If the strike of 1994 taught us anything, it's that baseball should be left to the pros. While Billy Crystal's recent appearance with the Yankees gave washed-up actors everywhere a renewed hope of actually making it big in the majors, just as he swung out, Hollywood totally whiffs when it comes to believable baseball players.
5-Kit Keller: A League of Their Own
I know making fun of Lori Petty is like shooting fish in a teaspoon of water, but sometimes you just can't help yourself. When a baseball movie comes up inevitably "A League of Their Own" will make an appearance in conversation. Granted, this movie offers a veritable smorgasbord of potential characters just waiting to be skewered by OMGLists. However, the rule of comedy stands that every time you are presented with an opportunity to rag on Lori Petty you take it. So here we are with Lori Petty making the half-assed attempt at pitching in the woman's league of national baseball and even in this "gimme" of a role she still sucks.

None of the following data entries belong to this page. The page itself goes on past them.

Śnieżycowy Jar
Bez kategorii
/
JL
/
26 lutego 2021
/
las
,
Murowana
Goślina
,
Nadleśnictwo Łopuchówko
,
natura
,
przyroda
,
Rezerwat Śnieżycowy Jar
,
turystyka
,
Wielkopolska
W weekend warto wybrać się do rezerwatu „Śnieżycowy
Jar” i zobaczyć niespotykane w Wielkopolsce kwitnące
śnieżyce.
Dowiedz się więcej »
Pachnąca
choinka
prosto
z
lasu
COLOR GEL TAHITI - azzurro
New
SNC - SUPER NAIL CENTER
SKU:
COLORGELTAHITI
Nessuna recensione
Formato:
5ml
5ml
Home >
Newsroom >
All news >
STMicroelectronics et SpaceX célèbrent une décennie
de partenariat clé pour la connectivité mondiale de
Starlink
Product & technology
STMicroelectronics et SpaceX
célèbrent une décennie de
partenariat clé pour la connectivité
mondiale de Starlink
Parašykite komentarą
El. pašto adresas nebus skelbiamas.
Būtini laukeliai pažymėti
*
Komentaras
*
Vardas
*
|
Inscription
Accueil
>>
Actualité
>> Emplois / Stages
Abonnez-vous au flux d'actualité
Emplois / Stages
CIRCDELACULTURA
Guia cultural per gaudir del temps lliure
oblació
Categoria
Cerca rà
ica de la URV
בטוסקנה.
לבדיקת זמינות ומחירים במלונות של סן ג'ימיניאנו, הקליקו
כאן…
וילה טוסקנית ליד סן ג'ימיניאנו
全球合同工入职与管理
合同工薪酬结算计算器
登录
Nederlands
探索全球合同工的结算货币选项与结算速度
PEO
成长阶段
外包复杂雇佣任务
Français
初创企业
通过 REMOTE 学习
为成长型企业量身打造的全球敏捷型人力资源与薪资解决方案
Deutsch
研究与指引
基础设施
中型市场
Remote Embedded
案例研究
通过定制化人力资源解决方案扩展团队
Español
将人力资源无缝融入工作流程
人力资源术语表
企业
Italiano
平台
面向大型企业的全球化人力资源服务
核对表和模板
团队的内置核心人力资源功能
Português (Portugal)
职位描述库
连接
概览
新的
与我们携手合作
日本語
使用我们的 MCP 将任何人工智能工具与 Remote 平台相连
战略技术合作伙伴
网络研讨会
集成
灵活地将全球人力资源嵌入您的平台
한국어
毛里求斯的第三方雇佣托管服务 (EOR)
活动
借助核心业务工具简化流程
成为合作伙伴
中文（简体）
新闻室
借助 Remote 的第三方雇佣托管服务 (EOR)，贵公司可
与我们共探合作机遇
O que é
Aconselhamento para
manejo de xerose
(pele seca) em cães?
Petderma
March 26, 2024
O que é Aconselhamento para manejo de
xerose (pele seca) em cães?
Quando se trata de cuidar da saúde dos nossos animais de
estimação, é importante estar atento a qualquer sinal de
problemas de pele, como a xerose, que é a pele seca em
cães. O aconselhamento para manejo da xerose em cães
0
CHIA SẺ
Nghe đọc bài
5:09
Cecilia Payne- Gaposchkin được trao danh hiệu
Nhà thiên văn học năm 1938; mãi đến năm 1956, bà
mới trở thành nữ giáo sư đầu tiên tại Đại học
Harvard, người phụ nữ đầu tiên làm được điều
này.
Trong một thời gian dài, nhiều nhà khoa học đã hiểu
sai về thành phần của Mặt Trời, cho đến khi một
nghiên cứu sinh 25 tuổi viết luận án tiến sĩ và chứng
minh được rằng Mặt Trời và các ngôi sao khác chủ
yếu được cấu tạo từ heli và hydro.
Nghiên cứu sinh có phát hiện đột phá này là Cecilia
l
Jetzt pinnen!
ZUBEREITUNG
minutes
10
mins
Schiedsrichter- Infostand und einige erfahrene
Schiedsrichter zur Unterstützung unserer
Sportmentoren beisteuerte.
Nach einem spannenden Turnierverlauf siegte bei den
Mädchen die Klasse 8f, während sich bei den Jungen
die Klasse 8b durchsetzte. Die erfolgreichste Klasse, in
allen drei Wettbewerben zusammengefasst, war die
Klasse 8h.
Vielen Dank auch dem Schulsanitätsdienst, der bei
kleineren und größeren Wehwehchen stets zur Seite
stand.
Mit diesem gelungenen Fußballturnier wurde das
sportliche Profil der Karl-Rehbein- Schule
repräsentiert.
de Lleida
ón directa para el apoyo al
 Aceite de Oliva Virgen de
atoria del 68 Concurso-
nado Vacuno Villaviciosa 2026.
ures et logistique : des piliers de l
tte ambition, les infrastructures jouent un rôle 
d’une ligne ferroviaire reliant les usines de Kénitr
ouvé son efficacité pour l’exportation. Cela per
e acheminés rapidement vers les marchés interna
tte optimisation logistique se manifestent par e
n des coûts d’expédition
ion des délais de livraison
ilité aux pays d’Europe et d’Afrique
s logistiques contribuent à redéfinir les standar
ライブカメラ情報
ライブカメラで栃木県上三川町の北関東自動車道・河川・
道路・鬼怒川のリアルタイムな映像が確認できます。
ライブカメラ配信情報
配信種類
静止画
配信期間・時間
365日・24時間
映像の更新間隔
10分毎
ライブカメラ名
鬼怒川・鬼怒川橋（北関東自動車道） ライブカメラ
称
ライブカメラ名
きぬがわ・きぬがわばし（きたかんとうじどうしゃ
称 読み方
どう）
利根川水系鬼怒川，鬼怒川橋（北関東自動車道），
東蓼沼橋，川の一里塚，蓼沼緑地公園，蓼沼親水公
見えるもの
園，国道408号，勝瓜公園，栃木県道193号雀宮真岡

She was actually MORE believable as Tank Girl or Keanu Reeves surfing girlfriend in "Point Break." She can't throw a ball to save her life and she whines like a baby during the entire movie and if it weren't for her talented sis, the talentless Keller would never have even gotten a chance in the ladies league. Hell, Rosie manages to pull off the girlie uniform better than poor Lori. Even if women did play in the MLB, Lori would be putting her skills to use by riding the pine in the dugout.
4-Steve Nebraska: The Scout
First off we've got a white boy playing stick ball in Mexico. If you don't see something strange about that, just take your Spring Break and spend it in places where the locals actually dwell--you'll come to your senses pretty soon enough. Second, the guy's record just doesn't make sense no matter how many "vitamins" or "natural enhancements" one might take. Anyway, the guy gets recruited to the Yankees and pitches a perfect game during Game 1 of the World Series (his first game), striking out every player in three pitches. Plus the kid's got a consistent 100 mph fast ball and could strike out some of the best players in the 90's. Even Roger "My Neck Is Naturally Twice The Size Of My Head" Clemens didn't manage that feat. Brendan should stick to being a caveman or mummy-killer and leave the no-hitters to those with actual talent.
3-Roy Hobbs: The Natural
Had Robert Redford been an actual player I'd have been his biggest fan but since that's pretty darn unlikely we have to take his character at face value with a freakin' boulder of salt. He knocks the cover off the ball on one of his first tries at bat and he manages to fight through his final inning after being shot in the fucking stomach. In the real majors, we have Sammy Sosa, who missed a game because he threw his back out during a sneeze, and Ken Griffey Jr., who sat out a game because his protective cup pinched his balls. No real-life baseball player has that combo of physical strength and heart. Except maybe Ron Santo.
2-Animals: Air Bud and Ed
At least the above-mentioned characters were bi-pedal and had the mental capacity to understand the fine nuances of a good game of baseball (e.g. "Chicks dig the long ball"). When it comes to animals playing the game however, my ability to suspend my disbelief goes out the window faster than a pinch runner steals second. The "Air Bud" series continued its straight-to-DVD streak with "The Seventh Inning Fetch" wherein the beloved Bud teaches his owner's sister that anyone, yes even those covered in fur, can play baseball. The sad thing is that this is only slightly more believable than Matt LeBlanc's eponymous monkey in "Ed" who seems to hold the key to staying focused and tosses fastballs rather than his feces. Thankfully, the "animals playing sports" subgenre seems to have died and the monkey and dog actors of Hollywood can go back to starring in cop-buddy movies.
1-Henry Rowengartner: Rookie of the Year
Who knew that breaking your arm could lead to such a lucky break? The prepubescent Henry, who sucks even for his little league team, busts his arm and it heals so freakishly that he is then able to put heaters by everyone and anyone he comes up against. He's soon recruited to the MLB (who have no problem hiring a kid, much like the NBA) and manages to keep his spotless record until--can you believe it--the last 10 minutes of the movie when his arm suddenly goes back to normal! How does he solve this pesky dilemma? Why he does what any other professional pitcher does-relies not on his grab-bag of other throws and speeds, but takes his mom's advice and throws an underhand pitch to the awaiting grisly bear of a batter. And wouldn't you just know it, he strikes the guy out! The only thing more implausible than his injury and that ending is having Gary Busey playing a completely normal functioning ballplayer. Which this movie also has.